August 6, 2010

Book Review: Endless Universe: Beyond the Big Bang

Image: Michael J. Windsor,
Stewart Dickson, Doubleday
Challenging something so well established like the Big Bang Theory is no easy task. But Paul Steinhardt and Neil Turok have done exactly that, presenting a contender, called the Cyclic Theory, in their book Endless Universe: Beyond the Big Bang. The theory claims that there has been a violent event that took place 14 billion years ago, like the Big Bang model, but it was not the beginning of the universe. Instead, this event was just one of many like it that take place regularly. In the evolution of the universe, Steinhardt and Turok say, there has been, and there will be a “Big Bang” about every trillion years. According to the theory, we live in just one of these cycles defined by the violent events.

One of the biggest reasons why this new theory is particularly appealing is a result of the nature of its competition. The Big Bang Theory has been heavily modified over its long history in order to match what we see in the universe. What started as something simple and appealing has grown into somewhat of a monstrous patchwork. Plus, the Big Bang Theory leaves unexplained how the violent event could be the beginning of the universe. The Cyclic Theory, in comparison, is much simpler and, as the two physicists repeatedly claim, fits current observations just as well as the Big Bang Theory.

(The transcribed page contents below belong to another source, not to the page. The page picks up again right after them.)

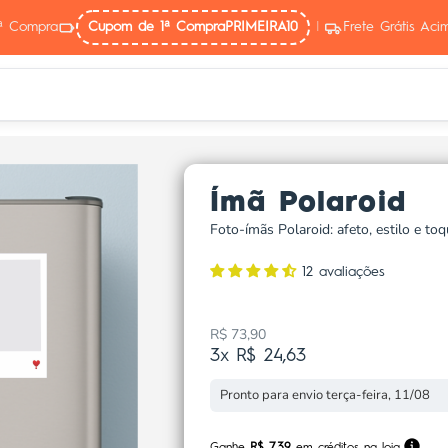
ª Compra
Cupom de 1ª Compra
PRIMEIRA10
|
Frete Grátis Ac
Ímã Polaroid
Foto-ímãs Polaroid: afeto, estilo e to
12 avaliações
R$ 73,90
Preço promocional
3x R$ 24,63
Pronto para envio terça-feira, 11/08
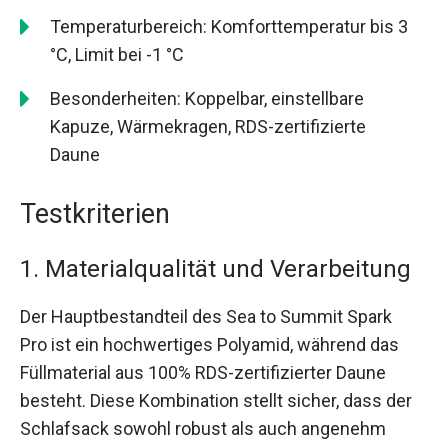
Temperaturbereich: Komforttemperatur bis 3
°C, Limit bei -1 °C
Besonderheiten: Koppelbar, einstellbare
Kapuze, Wärmekragen, RDS-zertifizierte
Daune
Testkriterien
1. Materialqualität und Verarbeitung
Der Hauptbestandteil des Sea to Summit Spark
Pro ist ein hochwertiges Polyamid, während das
Füllmaterial aus 100% RDS-zertifizierter Daune
besteht. Diese Kombination stellt sicher, dass der
Schlafsack sowohl robust als auch angenehm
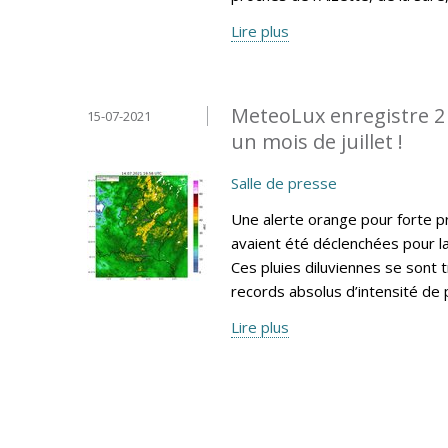
Lire plus
MeteoLux enregistre 2 
15-07-2021
un mois de juillet !
Salle de presse
Une alerte orange pour forte p
avaient été déclenchées pour l
Ces pluies diluviennes se sont
records absolus d’intensité de p
Lire plus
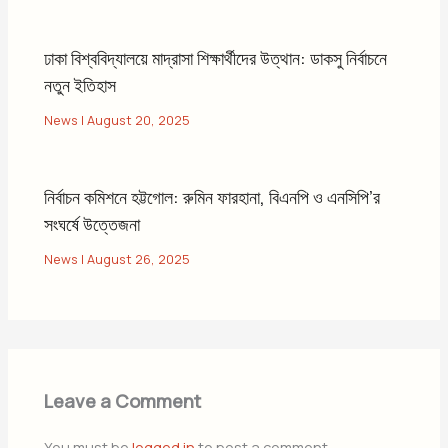
ঢাকা বিশ্ববিদ্যালয়ে মাদ্রাসা শিক্ষার্থীদের উত্থান: ডাকসু নির্বাচনে
নতুন ইতিহাস
News
|
August 20, 2025
নির্বাচন কমিশনে হট্টগোল: রুমিন ফারহানা, বিএনপি ও এনসিপি’র
সংঘর্ষে উত্তেজনা
News
|
August 26, 2025
Leave a Comment
You must be
logged in
to post a comment.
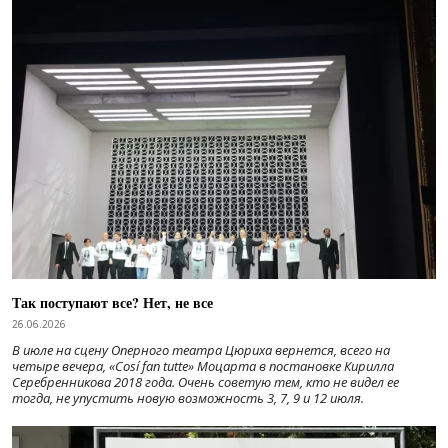
Так поступают все? Нет, не все
26.06.2026
В июле на сцену Оперного театра Цюриха вернется, всего на
четыре вечера, «Cosí fan tutte» Моцарта в постановке Кирилла
Серебренникова 2018 года. Очень советую тем, кто не видел ее
тогда, не упустить новую возможность 3, 7, 9 и 12 июля.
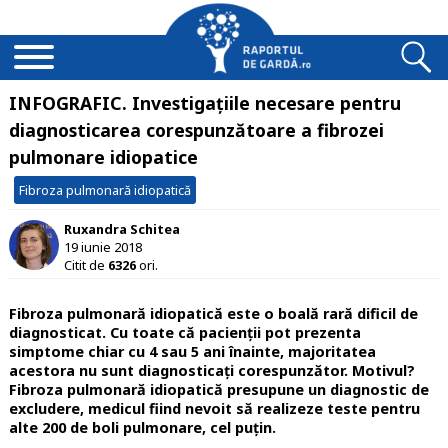
INFOGRAFIC. Investigațiile necesare pentru
diagnosticarea corespunzătoare a fibrozei
pulmonare idiopatice
Fibroza pulmonară idiopatică
Ruxandra Schitea
19 iunie 2018
Citit de
6326
ori.
Fibroza pulmonară idiopatică este o boală rară dificil de
diagnosticat. Cu toate că pacienții pot prezenta
simptome chiar cu 4 sau 5 ani înainte, majoritatea
acestora nu sunt diagnosticați corespunzător. Motivul?
Fibroza pulmonară idiopatică presupune un diagnostic de
excludere, medicul fiind nevoit să realizeze teste pentru
alte 200 de boli pulmonare, cel puțin.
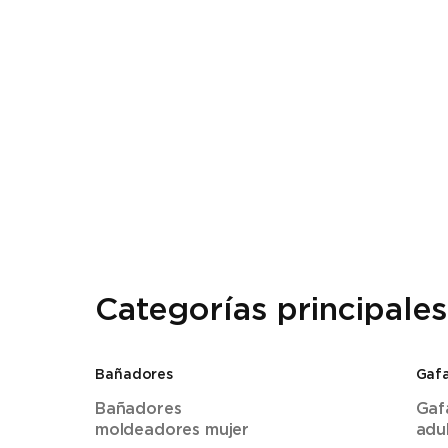
Categorías principales
Bañadores
Gafa
Bañadores
Gaf
moldeadores mujer
adu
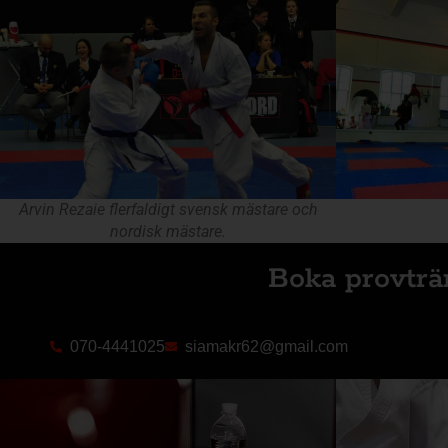
Arvin Rezaie flerfaldigt svensk mästare och
nordisk mästare.
Boka provträ
070-4441025
siamakr62@gmail.com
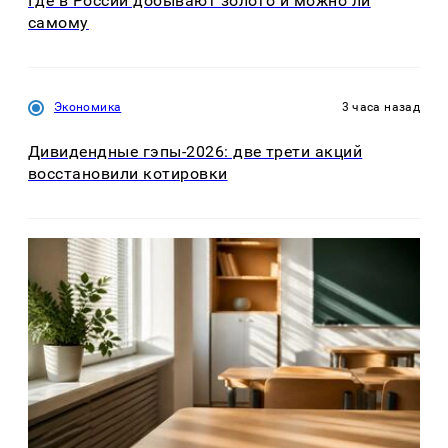
Где в России добывают золото и можно ли
самому
Экономика
3 часа назад
Дивидендные гэпы-2026: две трети акций
восстановили котировки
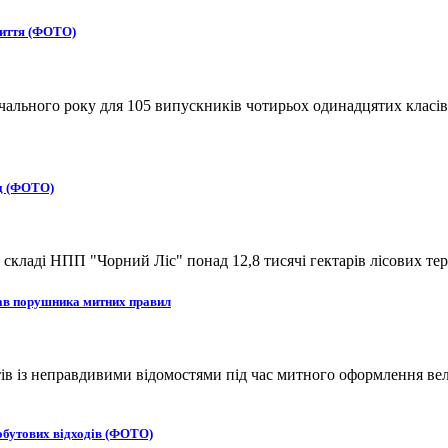
життя (ФОТО)
вчального року для 105 випускників чотирьох одинадцятих класів
ад (ФОТО)
кладі НПП "Чорний Ліс" понад 12,8 тисячі гектарів лісових тер
рав порушника митних правил
 із неправдивими відомостями під час митного оформлення вел
обутових відходів (ФОТО)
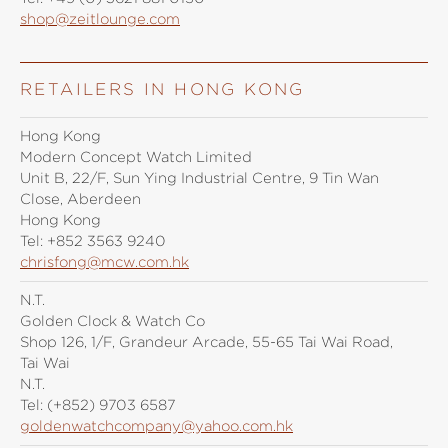
shop@zeitlounge.com
RETAILERS IN HONG KONG
Hong Kong
Modern Concept Watch Limited
Unit B, 22/F, Sun Ying Industrial Centre, 9 Tin Wan
Close, Aberdeen
Hong Kong
Tel:
+852 3563 9240
chrisfong@mcw.com.hk
N.T.
Golden Clock & Watch Co
Shop 126, 1/F, Grandeur Arcade, 55-65 Tai Wai Road,
Tai Wai
N.T.
Tel:
(+852) 9703 6587
goldenwatchcompany@yahoo.com.hk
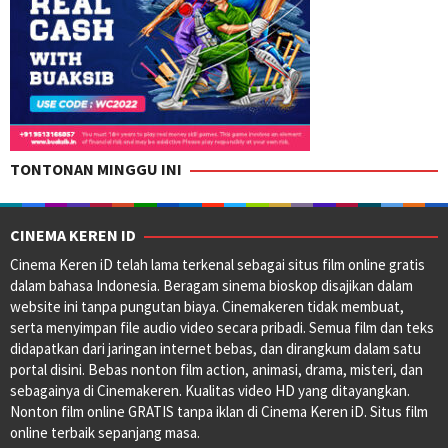
TONTONAN MINGGU INI
CINEMA KEREN ID
Cinema Keren iD telah lama terkenal sebagai situs film online gratis
dalam bahasa Indonesia. Beragam sinema bioskop disajikan dalam
website ini tanpa pungutan biaya. Cinemakeren tidak membuat,
serta menyimpan file audio video secara pribadi. Semua film dan teks
didapatkan dari jaringan internet bebas, dan dirangkum dalam satu
portal disini. Bebas nonton film action, animasi, drama, misteri, dan
sebagainya di Cinemakeren. Kualitas video HD yang ditayangkan.
Nonton film online GRATIS tanpa iklan di Cinema Keren iD. Situs film
online terbaik sepanjang masa.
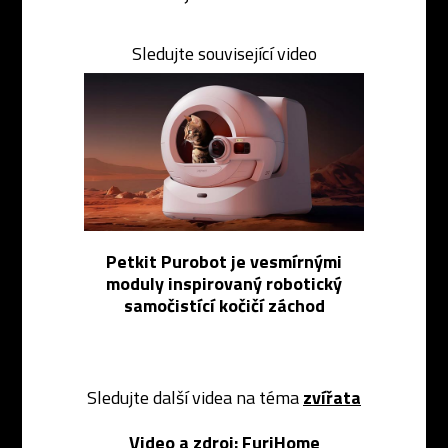
Sledujte související video
Petkit Purobot je vesmírnými
moduly inspirovaný robotický
samočistící kočičí záchod
Sledujte další videa na téma
zvířata
Video a zdroj:
FuriHome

This is why I found Endless Universe so interesting. The theory is very unique and refreshing, and the evidence that it uses to support its claims seem very sound. Although the book involves a few confusing topics that are foreign to most people, like the concept of branes, the authors explain these very well in a manner most common people can easily understand. The authors also include their personal stories in developing their model, explaining their motivations for a new revolutionary theory, which lend further to the support of the Cyclic Theory.

After finishing the book, I cannot say for sure if the Cyclic Theory is correct. In fact, the true answer can only come as more observations are performed, in areas like the study of gravitational waves. Either or both of the Big Bang and Cyclic Theories can be easily eliminated in a quick sweep with just one decisive new finding.

Still, there is great value in reading the book since it exemplifies the true nature of science, the continual quest to find a simple and true way to explain nature. It is an integral part of one of the most interesting times in cosmology, when we are presented with several plausible competing theories which all have great implications about the nature of the universe.